Exercise materials: Begin
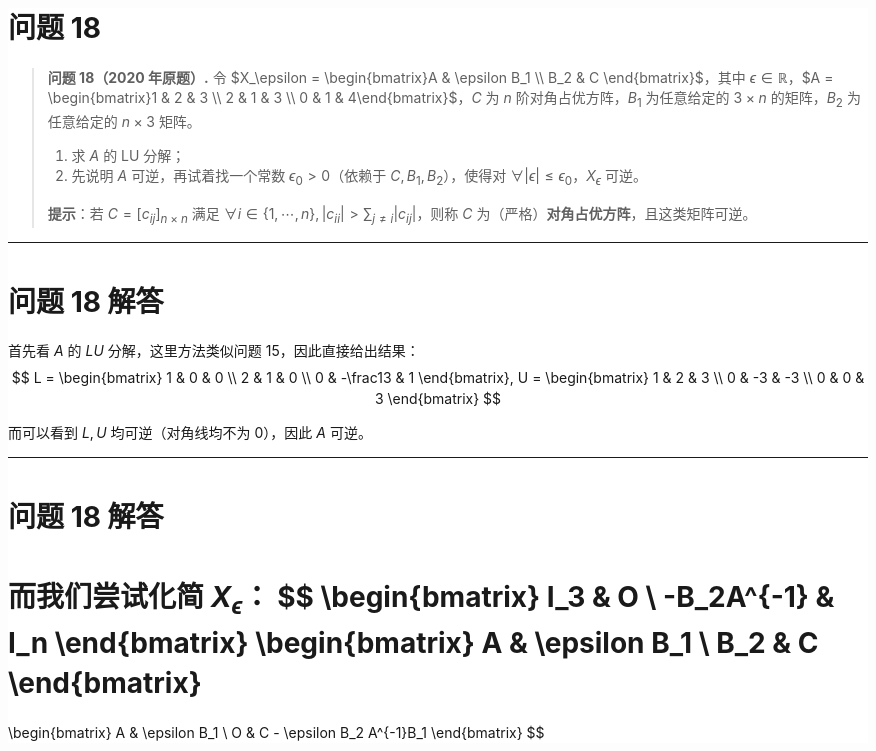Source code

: # 问题 18

> **问题 18（2020 年原题）.** 令 $X_\epsilon = \begin{bmatrix}A & \epsilon B_1 \\ B_2 & C \end{bmatrix}$，其中 $\epsilon \in \mathbb{R}$，$A = \begin{bmatrix}1 & 2 & 3 \\ 2 & 1 & 3 \\ 0 & 1 & 4\end{bmatrix}$，$C$ 为 $n$ 阶对角占优方阵，$B_1$ 为任意给定的 $3 \times n$ 的矩阵，$B_2$ 为任意给定的 $n \times 3$ 矩阵。
> 1. 求 $A$ 的 LU 分解；
> 2. 先说明 $A$ 可逆，再试着找一个常数 $\epsilon_0 > 0$（依赖于 $C, B_1, B_2$），使得对 $\forall |\epsilon| \le \epsilon_0$，$X_\epsilon$ 可逆。
>
> **提示**：若 $C = [c_{ij}]_{n \times n}$ 满足 $\forall i \in \{1, \cdots, n\}, |c_{ii}| > \sum_{j \neq i} |c_{ij}|$，则称 $C$ 为（严格）**对角占优方阵**，且这类矩阵可逆。

---

# 问题 18 解答

首先看 $A$ 的 $LU$ 分解，这里方法类似问题 15，因此直接给出结果：
$$
L =
\begin{bmatrix}
1 & 0 & 0 \\
2 & 1 & 0 \\
0 & -\frac13 & 1
\end{bmatrix},
U =
\begin{bmatrix}
1 & 2 & 3 \\
0 & -3 & -3 \\
0 & 0 & 3
\end{bmatrix}
$$

而可以看到 $L, U$ 均可逆（对角线均不为 $0$），因此 $A$ 可逆。

---

# 问题 18 解答

而我们尝试化简 $X_\epsilon$：
$$
\begin{bmatrix}
I_3 & O \\
-B_2A^{-1} & I_n
\end{bmatrix}
\begin{bmatrix}
A & \epsilon B_1 \\
B_2 & C
\end{bmatrix}
=
\begin{bmatrix}
A & \epsilon B_1 \\
O & C - \epsilon B_2 A^{-1}B_1
\end{bmatrix}
$$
Exercise materials: End
Revise the items from the line containing "而我们尝试化简 $X_\epsilon$：" through the end of the items, inclusive, so that "化简" becomes "变换" and nothing else changes.

:: Completed exercise ::
而我们尝试变换 $X_\epsilon$：
$$
\begin{bmatrix}
I_3 & O \\
-B_2A^{-1} & I_n
\end{bmatrix}
\begin{bmatrix}
A & \epsilon B_1 \\
B_2 & C
\end{bmatrix}
=
\begin{bmatrix}
A & \epsilon B_1 \\
O & C - \epsilon B_2 A^{-1}B_1
\end{bmatrix}
$$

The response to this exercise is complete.